Silver Lake is an unincorporated community in Preston County, West Virginia, United States. Silver Lake is located along U.S. Route 219, 7.5 mi north of Thomas in Tucker County.

The community is named for a man-made lake of the same name, which is located within a private campground in the community. Built in 1928, the lake is retained by a small concrete splash dam and is located at the headwaters of the Youghiogheny River. The park and campground was also built in the 1930s, and was at one time one of the more popular vacation destinations in the area, featuring camping, boating, swimming, picknicking, a restaurant and game room, a small motel, and six small vacation cabins. The park's overnight facilities were particularly popular during the 1940s and early 1950s, prior to the development of rental cabins and a large lodge at nearby Blackwater Falls State Park, although the vacation cabins at Silver Lake were available for nightly rentals into the late 1990s. The restaurant closed in the early 2000s and today, the park is primarily a private campground, with many camping trailers permanently placed around the lake, and the cabins rented to monthly tenants.

The trailhead to Hoye-Crest, the highest point in Maryland, is just south of Silver Lake. Hoye-Crest, the summit of Backbone Mountain, lies along the eastern edge of the West Virginia–Maryland state line, while Silver Lake is just west of the border.

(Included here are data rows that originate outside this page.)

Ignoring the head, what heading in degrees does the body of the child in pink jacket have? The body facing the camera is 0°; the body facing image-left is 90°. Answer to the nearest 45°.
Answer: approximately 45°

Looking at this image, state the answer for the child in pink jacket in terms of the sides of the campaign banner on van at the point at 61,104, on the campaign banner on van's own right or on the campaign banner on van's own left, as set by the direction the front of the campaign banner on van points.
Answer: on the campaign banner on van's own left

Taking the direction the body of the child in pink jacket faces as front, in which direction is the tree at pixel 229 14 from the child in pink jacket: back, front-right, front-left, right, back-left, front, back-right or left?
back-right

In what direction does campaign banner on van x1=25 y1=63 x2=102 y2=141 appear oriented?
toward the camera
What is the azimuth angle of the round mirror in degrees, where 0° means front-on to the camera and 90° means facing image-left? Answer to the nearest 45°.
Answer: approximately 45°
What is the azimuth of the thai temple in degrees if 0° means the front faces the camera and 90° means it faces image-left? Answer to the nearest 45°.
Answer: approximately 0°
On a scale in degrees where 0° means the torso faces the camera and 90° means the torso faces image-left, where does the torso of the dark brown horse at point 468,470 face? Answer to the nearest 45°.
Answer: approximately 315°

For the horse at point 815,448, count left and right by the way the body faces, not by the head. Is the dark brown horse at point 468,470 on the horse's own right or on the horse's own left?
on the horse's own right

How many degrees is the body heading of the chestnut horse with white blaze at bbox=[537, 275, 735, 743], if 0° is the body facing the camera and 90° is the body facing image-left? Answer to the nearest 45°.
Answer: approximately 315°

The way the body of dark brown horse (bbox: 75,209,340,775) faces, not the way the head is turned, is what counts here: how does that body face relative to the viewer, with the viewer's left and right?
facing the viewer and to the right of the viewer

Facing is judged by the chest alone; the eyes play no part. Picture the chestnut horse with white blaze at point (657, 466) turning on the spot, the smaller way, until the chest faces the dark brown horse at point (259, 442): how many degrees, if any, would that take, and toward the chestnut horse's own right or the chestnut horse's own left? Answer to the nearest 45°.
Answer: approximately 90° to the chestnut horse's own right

The Hoye-Crest trail, a one-time logging road on private property, is about one mile (1.6 km) long with 700 ft of elevation gain.

Our Lady of the Pines Catholic Church, proclaimed as the "smallest church in 48 states," is in Silver Lake. The church building is a 12 ft × 24 ft purpose built family church with an altar and 6 two-seat pews across an aisle. The church is located near unincorporated Horse Shoe Run and Eglon, WV. Adjacent to the church is "the world's smallest mailing office," a post office that is smaller than the church.

Prior to the construction of the lake in 1928, the area had been known as Breedlove. Breedlove was the southern terminus of the Preston Railroad, which hauled timber from the surrounding mountains to a large lumber mill in Crellin, Maryland. The railroad survived into the 1920s, and was last utilized to haul road construction materials for upgrades to US 219, which passes through the community. According to tradition, the community had been formerly named for John Breedlove, an early 19th-century soldier.